Carter, Matthew, “Galliard: a modern revival of the types of Robert Granjon.Visible Language, vol XIX, no 1, 1985, pp 77–97

No Word Shapes in Math

While griping about the hassles of typesetting math in this Typophile thread, I finally put my finger on what makes so many otherwise good typefaces fall apart in math or technical work: character-level legibility. A good text face works best when its letters work together to make good word shapes, right? When the individual glyphs don’t pull the reader outside of the flow of the text with too many quirks or spacing irregularities. The trouble with setting math or other technical material (chemical equations, charts of ID codes, etc.) is that the context for the individual letters is much less familiar than in typical text. If text is comprehended word by word with less need for the letters themselves to be individually distinguished, then math is read letter by letter in such a way that almost any character could be swapped out for another and change the meaning entirely.
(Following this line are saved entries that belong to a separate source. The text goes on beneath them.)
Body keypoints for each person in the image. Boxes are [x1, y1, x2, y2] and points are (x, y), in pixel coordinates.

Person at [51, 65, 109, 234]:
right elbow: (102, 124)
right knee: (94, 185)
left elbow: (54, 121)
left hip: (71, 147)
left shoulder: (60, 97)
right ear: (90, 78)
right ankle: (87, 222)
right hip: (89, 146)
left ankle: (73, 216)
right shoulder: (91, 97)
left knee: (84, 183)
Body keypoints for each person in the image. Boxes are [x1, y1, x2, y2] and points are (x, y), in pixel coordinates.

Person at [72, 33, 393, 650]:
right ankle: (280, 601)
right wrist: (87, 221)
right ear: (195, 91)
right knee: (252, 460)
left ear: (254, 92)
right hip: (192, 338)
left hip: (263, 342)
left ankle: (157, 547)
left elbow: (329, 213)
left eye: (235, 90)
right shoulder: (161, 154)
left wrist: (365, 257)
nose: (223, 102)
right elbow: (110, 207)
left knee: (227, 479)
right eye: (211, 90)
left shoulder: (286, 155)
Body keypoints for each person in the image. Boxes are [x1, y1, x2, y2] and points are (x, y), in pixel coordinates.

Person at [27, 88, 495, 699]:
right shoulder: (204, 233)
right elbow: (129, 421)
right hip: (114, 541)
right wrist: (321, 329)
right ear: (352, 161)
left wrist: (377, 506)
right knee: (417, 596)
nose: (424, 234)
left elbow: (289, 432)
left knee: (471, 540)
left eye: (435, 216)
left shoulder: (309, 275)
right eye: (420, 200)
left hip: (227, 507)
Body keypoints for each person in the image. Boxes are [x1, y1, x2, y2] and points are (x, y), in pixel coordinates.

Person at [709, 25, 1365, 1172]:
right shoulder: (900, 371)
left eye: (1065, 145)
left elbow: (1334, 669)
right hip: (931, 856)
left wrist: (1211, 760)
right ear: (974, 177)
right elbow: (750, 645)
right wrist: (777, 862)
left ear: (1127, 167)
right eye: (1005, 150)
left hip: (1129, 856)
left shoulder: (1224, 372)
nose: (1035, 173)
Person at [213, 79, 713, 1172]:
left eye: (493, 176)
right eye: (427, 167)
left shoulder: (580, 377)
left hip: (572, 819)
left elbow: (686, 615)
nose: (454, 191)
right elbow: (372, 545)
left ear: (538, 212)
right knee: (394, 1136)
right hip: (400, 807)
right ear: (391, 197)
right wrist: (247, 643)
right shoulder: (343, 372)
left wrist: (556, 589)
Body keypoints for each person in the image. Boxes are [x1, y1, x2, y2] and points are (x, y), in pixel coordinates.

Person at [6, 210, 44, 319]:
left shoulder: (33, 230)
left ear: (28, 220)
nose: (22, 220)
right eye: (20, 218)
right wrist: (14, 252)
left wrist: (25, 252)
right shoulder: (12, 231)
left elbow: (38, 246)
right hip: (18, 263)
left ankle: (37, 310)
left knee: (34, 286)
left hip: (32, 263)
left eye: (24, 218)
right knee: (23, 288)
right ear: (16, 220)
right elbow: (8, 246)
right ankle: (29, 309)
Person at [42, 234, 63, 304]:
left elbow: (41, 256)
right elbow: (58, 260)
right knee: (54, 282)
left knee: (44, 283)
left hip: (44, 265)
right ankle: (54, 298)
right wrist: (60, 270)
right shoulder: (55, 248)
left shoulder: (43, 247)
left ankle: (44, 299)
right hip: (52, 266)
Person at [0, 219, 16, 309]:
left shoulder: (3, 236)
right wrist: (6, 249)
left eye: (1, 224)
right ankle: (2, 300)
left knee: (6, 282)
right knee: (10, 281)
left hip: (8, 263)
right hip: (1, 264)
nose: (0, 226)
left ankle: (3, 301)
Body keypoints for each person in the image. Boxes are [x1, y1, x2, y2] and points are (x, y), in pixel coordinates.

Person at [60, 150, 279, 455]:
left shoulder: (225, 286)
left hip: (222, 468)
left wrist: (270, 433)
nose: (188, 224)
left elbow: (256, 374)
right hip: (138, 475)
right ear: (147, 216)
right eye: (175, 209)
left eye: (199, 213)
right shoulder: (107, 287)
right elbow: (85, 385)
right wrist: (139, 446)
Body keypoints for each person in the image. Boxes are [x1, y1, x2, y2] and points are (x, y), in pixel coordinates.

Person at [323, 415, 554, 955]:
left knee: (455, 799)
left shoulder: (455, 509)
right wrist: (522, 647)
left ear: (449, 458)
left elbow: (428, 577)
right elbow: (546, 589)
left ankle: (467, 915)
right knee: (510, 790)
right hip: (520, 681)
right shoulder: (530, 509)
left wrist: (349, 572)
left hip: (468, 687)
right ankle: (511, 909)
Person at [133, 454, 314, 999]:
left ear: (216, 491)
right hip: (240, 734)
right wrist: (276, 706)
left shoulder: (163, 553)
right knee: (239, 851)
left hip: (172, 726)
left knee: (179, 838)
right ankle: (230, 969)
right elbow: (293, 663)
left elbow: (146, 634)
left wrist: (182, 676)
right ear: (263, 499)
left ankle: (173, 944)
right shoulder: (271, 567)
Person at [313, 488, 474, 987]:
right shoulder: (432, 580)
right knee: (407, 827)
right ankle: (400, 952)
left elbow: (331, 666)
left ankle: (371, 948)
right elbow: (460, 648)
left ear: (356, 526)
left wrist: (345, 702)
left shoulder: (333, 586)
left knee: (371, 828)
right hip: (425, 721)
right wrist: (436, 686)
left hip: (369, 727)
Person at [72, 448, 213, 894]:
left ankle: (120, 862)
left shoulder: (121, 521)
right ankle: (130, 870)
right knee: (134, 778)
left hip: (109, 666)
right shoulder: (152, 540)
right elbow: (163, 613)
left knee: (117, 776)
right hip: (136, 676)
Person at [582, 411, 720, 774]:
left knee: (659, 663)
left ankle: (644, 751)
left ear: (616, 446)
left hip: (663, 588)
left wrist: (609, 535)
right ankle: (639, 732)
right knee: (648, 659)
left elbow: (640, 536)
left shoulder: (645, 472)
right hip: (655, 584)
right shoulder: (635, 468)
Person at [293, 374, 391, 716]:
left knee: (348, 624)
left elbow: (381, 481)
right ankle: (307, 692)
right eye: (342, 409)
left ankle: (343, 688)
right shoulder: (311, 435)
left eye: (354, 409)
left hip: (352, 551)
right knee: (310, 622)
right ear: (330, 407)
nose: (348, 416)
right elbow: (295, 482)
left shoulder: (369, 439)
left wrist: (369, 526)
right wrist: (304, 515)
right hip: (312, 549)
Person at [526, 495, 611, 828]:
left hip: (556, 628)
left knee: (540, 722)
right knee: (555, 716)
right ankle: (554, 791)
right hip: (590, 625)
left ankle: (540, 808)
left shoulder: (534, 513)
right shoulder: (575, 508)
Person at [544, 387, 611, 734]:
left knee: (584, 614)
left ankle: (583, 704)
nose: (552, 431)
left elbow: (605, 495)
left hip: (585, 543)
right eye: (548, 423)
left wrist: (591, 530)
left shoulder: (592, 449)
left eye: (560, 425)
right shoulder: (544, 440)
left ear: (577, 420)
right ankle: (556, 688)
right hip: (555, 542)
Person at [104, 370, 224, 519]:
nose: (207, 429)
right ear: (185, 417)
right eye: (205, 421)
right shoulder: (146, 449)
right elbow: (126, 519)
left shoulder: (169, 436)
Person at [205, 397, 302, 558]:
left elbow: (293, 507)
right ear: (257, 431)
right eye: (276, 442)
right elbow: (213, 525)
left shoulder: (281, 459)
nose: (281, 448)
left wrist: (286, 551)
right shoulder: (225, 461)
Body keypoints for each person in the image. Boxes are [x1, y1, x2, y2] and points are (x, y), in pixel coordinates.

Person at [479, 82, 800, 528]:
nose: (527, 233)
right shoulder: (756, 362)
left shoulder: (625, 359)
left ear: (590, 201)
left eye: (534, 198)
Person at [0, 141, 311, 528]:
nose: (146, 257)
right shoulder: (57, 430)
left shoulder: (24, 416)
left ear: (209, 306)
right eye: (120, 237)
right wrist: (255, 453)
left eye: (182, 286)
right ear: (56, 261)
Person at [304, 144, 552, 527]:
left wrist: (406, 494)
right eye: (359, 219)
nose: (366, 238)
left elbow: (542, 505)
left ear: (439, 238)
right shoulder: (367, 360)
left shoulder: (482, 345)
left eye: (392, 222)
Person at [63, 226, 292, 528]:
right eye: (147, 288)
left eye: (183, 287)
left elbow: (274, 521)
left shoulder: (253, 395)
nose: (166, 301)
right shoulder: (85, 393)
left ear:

Most of my problems setting math over the years have had to do with letters that just aren’t unique enough when you pull them outside of normal text and start mixing and matching them with Greek and symbols and numbers and lord knows what else. Especially once superiors and inferiors are used, it becomes absolutely critical to know if a glyph is an “l” or an “I” or a “1” or a vertical bar, for instance. (If you’re seeing the right CSS styles for this page, see how nicely Georgia distinguishes those from one another? Check out Arial: l I 1 | )

A good face for this environment needs to strike a balance between the ability of the letters to combine easily for typical reading comprehension, but still hang onto enough unique appearance to hold their own in the free-for-all world of tables and equations.